Vous faites bien de me prodiguer vos lumières, chère Bea. Moi qui croyais que l'indépendance de la justice n'était véritablement effective que depuis la loi votée à cet effet dans le courant des années 90...

 

 

Peut-être faisiez-vous référence au principe de séparation des pouvoirs, pour lequel nous ne remercierons jamais assez Montesquieu. Les seules personnes qui semblent avoir du mal à intégrer cette notion sont les magistrats. Ils ont été pris la main dans le sac par Sarkozy et Rachida Dati en train d'essayer d'instaurer un "gouvernement des juges". Ces magistrats se croient manifestement au-dessus des lois et, pire encore, au-dessus des fondements élémentaires de la démocratie. Ils se croient autorisés à réécrire le droit à leur manière (au-mépris des pouvoirs exécutif et législatif) indépendamment des choix faits par le peuple dans les urnes. Dans les faits, ils ne répondent de rien devant personne puisque le CSM semble les accompagner dans la voie du corporatisme plutôt que de jouer son rôle d'autorité de tutelle (qui sanctionnerait les dérives des juges). Dans une démocratie digne de ce nom, la responsabilité juridique des magistrats est la condition indispensable à leur indépendance; aujourd'hui, il y a indépendance mais pas responsabilité des juges et c'est très inquiétant car les juges sont ainsi intouchables et inamovibles quoi qu'ils fassent ou décident...

 

 

 

En ce qui concerne Eva Joly, sa sortie était pour le moins surprenante et, pour être franc, assez suspecte. Avouez que dénigrer violemment une piste de travail législatif et son initiateur avant même de connaître les objectifs et le contenu de cette initiative est assez troublant, surtout de la part d'une magistrate sensée être capable de fournir une réflexion nourrie plutôt que des propos de comptoir.
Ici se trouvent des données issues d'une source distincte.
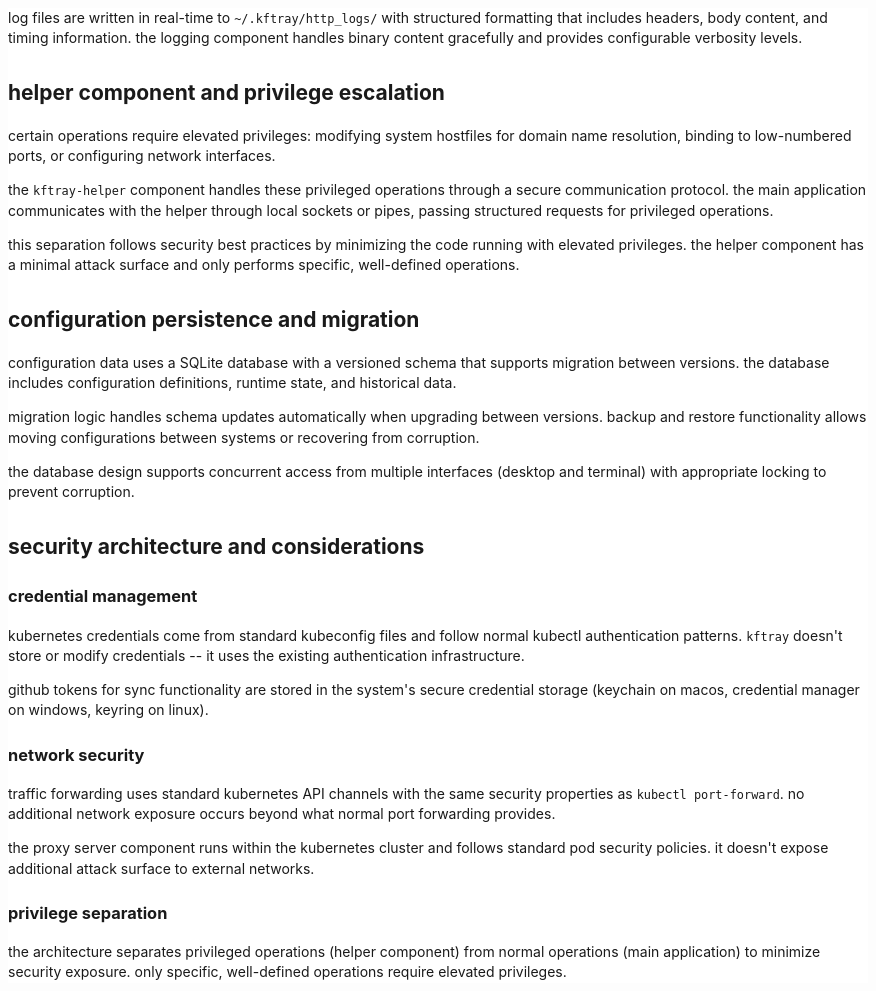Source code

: log files are written in real-time to `~/.kftray/http_logs/` with structured formatting that includes headers, body content, and timing information. the logging component handles binary content gracefully and provides configurable verbosity levels.

## helper component and privilege escalation

certain operations require elevated privileges: modifying system hostfiles for domain name resolution, binding to low-numbered ports, or configuring network interfaces.

the `kftray-helper` component handles these privileged operations through a secure communication protocol. the main application communicates with the helper through local sockets or pipes, passing structured requests for privileged operations.

this separation follows security best practices by minimizing the code running with elevated privileges. the helper component has a minimal attack surface and only performs specific, well-defined operations.

## configuration persistence and migration

configuration data uses a SQLite database with a versioned schema that supports migration between versions. the database includes configuration definitions, runtime state, and historical data.

migration logic handles schema updates automatically when upgrading between versions. backup and restore functionality allows moving configurations between systems or recovering from corruption.

the database design supports concurrent access from multiple interfaces (desktop and terminal) with appropriate locking to prevent corruption.

## security architecture and considerations

### credential management

kubernetes credentials come from standard kubeconfig files and follow normal kubectl authentication patterns. `kftray` doesn't store or modify credentials -- it uses the existing authentication infrastructure.

github tokens for sync functionality are stored in the system's secure credential storage (keychain on macos, credential manager on windows, keyring on linux).

### network security

traffic forwarding uses standard kubernetes API channels with the same security properties as `kubectl port-forward`. no additional network exposure occurs beyond what normal port forwarding provides.

the proxy server component runs within the kubernetes cluster and follows standard pod security policies. it doesn't expose additional attack surface to external networks.

### privilege separation

the architecture separates privileged operations (helper component) from normal operations (main application) to minimize security exposure. only specific, well-defined operations require elevated privileges.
Ah corporatisme, quand tu nous tiens !... Je remarque en tout cas que Mme Joly s'est tue depuis qu'elle a dû prendre connaissance des objectifs poursuivis par la commission; sans-doute doit-elle faire face maintenant à un vague sentiment de honte...

 

 

Pour le reste, sachez que je ne suis de mèche qu'avec ma conscience...

Bea 11/11/2007 11:12

Mon pauvre Charles, je nai que faite de vos discours longs penibles, pompeux, sans interet. Je vous renvois l'affaire elf, et au declarations du juge  Eva Joly, celebres pour avoir coince ces escrocs au col blanc., et qui  denonce ces nouvelles mesures pour proteger les patrons! A vous voir si enerve sur ce point, vous etes de meches avec eux je suppose... Charles apprenez que depuis notre revolution au 18eme sicecle, la justice est un pouvoir independant!